## Dataset records

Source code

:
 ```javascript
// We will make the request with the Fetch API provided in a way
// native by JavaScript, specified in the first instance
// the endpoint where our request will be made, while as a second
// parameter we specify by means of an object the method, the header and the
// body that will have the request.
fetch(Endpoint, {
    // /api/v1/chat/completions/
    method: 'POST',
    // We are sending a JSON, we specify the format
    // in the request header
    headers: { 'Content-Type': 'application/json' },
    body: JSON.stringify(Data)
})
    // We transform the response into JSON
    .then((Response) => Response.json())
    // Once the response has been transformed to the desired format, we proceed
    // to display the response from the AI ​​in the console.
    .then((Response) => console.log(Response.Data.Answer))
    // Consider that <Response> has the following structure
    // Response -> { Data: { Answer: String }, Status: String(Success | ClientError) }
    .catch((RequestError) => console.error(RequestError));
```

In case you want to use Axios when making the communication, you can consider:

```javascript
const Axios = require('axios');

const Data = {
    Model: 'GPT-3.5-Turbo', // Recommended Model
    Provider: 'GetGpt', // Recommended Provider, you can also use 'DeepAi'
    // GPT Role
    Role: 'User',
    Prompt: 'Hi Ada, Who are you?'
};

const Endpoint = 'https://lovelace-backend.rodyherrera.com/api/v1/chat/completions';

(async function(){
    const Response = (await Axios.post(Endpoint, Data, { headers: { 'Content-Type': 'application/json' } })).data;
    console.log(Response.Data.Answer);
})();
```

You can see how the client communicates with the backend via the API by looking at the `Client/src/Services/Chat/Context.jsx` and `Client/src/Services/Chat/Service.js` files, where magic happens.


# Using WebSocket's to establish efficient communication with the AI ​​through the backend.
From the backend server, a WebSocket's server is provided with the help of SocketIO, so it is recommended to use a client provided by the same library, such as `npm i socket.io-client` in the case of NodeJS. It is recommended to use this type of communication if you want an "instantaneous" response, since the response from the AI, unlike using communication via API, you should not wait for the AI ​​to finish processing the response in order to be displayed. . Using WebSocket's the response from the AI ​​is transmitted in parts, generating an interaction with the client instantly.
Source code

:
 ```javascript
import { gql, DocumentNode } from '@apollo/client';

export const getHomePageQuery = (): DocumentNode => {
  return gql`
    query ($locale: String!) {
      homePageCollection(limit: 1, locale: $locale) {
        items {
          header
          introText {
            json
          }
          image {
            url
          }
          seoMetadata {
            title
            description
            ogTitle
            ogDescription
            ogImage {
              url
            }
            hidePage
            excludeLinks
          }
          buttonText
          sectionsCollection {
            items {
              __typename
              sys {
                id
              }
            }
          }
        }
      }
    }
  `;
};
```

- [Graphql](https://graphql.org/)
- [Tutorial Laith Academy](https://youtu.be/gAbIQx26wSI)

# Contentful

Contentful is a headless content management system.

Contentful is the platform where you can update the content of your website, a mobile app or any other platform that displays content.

## What to do
All entries should be restated word for word.

## Output below
Source code

:
 ```javascript
// We will make the request with the Fetch API provided in a way
// native by JavaScript, specified in the first instance
// the endpoint where our request will be made, while as a second
// parameter we specify by means of an object the method, the header and the
// body that will have the request.
fetch(Endpoint, {
    // /api/v1/chat/completions/
    method: 'POST',
    // We are sending a JSON, we specify the format
    // in the request header
    headers: { 'Content-Type': 'application/json' },
    body: JSON.stringify(Data)
})
    // We transform the response into JSON
    .then((Response) => Response.json())
    // Once the response has been transformed to the desired format, we proceed
    // to display the response from the AI ​​in the console.
    .then((Response) => console.log(Response.Data.Answer))
    // Consider that <Response> has the following structure
    // Response -> { Data: { Answer: String }, Status: String(Success | ClientError) }
    .catch((RequestError) => console.error(RequestError));
```

In case you want to use Axios when making the communication, you can consider:

```javascript
const Axios = require('axios');

const Data = {
    Model: 'GPT-3.5-Turbo', // Recommended Model
    Provider: 'GetGpt', // Recommended Provider, you can also use 'DeepAi'
    // GPT Role
    Role: 'User',
    Prompt: 'Hi Ada, Who are you?'
};

const Endpoint = 'https://lovelace-backend.rodyherrera.com/api/v1/chat/completions';

(async function(){
    const Response = (await Axios.post(Endpoint, Data, { headers: { 'Content-Type': 'application/json' } })).data;
    console.log(Response.Data.Answer);
})();
```

You can see how the client communicates with the backend via the API by looking at the `Client/src/Services/Chat/Context.jsx` and `Client/src/Services/Chat/Service.js` files, where magic happens.


# Using WebSocket's to establish efficient communication with the AI ​​through the backend.
From the backend server, a WebSocket's server is provided with the help of SocketIO, so it is recommended to use a client provided by the same library, such as `npm i socket.io-client` in the case of NodeJS. It is recommended to use this type of communication if you want an "instantaneous" response, since the response from the AI, unlike using communication via API, you should not wait for the AI ​​to finish processing the response in order to be displayed. . Using WebSocket's the response from the AI ​​is transmitted in parts, generating an interaction with the client instantly.
Source code

:
 ```javascript
import { gql, DocumentNode } from '@apollo/client';

export const getHomePageQuery = (): DocumentNode => {
  return gql`
    query ($locale: String!) {
      homePageCollection(limit: 1, locale: $locale) {
        items {
          header
          introText {
            json
          }
          image {
            url
          }
          seoMetadata {
            title
            description
            ogTitle
            ogDescription
            ogImage {
              url
            }
            hidePage
            excludeLinks
          }
          buttonText
          sectionsCollection {
            items {
              __typename
              sys {
                id
              }
            }
          }
        }
      }
    }
  `;
};
```

- [Graphql](https://graphql.org/)
- [Tutorial Laith Academy](https://youtu.be/gAbIQx26wSI)

# Contentful

Contentful is a headless content management system.

Contentful is the platform where you can update the content of your website, a mobile app or any other platform that displays content.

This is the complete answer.